# First Few Builds



## Jovi Bon Kenobi (Jun 2, 2019)

Eyooo, I'm pretty new here and mighty glad I stumbled upon this fine community. I thought I'd share the first few builds I've completed. 










Thanks for looking!


----------



## griff10672 (Jun 2, 2019)

Cool Knobs on that Tone Bender !


----------



## Jovi Bon Kenobi (Jun 2, 2019)

Those are my favs too. I bought em at the Radio Shack near me before they closed up.


----------



## chongmagic (Jun 2, 2019)

Looks great man! Super job!


----------



## Iago (Jun 2, 2019)

All Tayda knobs and enclosures? I like the colors! 

The Derailer is looking killer with those gold-top Marshall knobs.


----------



## Jovi Bon Kenobi (Jun 2, 2019)

Thanks folks! About half the enclosures are from Smallbear. They are also all the matte finish ones: steel string, timmy, double tracker, and tone bender. The matte finish isn't super durable feeling. The colors bleed a bit onto isopropyl wipes and I imagine are meant to be finished further. The rest are from Tayda and feel solid. Knobs are a mix between Tayda and BLMS.


----------



## mywmyw (Jun 3, 2019)

great job! did you use printable waterslide for the decals?

one thought... those marshall knobs look great on the derailer... but they are so close together they are going to be hard to use comfortably.

again many great builds


----------



## Jovi Bon Kenobi (Jun 3, 2019)

Thank you! I used this for all labelling...
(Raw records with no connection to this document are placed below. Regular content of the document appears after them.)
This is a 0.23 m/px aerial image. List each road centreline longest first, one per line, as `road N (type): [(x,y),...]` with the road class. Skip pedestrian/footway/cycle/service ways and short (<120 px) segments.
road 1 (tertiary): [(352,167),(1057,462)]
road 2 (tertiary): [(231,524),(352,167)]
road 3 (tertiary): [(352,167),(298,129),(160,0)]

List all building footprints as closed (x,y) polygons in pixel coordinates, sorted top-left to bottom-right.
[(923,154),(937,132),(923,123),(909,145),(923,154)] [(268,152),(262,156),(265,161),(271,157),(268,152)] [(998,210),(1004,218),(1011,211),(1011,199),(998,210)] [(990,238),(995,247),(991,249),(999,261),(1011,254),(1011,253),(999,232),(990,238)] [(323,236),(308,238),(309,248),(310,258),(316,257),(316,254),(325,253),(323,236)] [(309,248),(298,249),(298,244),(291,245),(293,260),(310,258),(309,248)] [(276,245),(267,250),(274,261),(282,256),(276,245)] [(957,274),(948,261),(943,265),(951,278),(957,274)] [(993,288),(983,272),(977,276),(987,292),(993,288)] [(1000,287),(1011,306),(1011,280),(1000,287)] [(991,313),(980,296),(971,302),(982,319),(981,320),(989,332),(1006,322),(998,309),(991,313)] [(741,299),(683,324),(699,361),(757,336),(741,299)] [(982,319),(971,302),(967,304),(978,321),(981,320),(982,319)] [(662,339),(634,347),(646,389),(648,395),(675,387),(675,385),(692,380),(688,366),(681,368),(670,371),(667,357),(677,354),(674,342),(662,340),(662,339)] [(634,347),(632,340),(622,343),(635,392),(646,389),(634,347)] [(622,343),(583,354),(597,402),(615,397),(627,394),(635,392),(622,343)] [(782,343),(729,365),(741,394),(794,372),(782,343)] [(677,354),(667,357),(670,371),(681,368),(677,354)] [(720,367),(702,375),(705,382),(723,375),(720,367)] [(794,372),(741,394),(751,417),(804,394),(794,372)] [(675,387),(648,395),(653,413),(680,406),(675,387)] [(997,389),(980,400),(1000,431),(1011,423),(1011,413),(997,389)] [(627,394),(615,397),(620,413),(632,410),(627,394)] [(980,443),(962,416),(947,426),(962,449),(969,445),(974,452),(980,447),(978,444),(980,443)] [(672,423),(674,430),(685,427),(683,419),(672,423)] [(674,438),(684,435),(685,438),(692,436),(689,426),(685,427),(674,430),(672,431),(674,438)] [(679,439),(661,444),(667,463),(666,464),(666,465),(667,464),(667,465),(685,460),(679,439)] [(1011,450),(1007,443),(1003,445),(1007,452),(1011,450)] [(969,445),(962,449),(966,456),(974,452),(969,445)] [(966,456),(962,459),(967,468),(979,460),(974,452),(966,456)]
Kind of a pain in the ass, but it's all I have and haven't done much research into other options. This model, the PT-D600, has available software for your computer that makes life a lot easier for formatting the layout on the little tapes it prints out.


----------



## geekmacdaddy (Jun 3, 2019)

nice consistent look in your line. very nice.


----------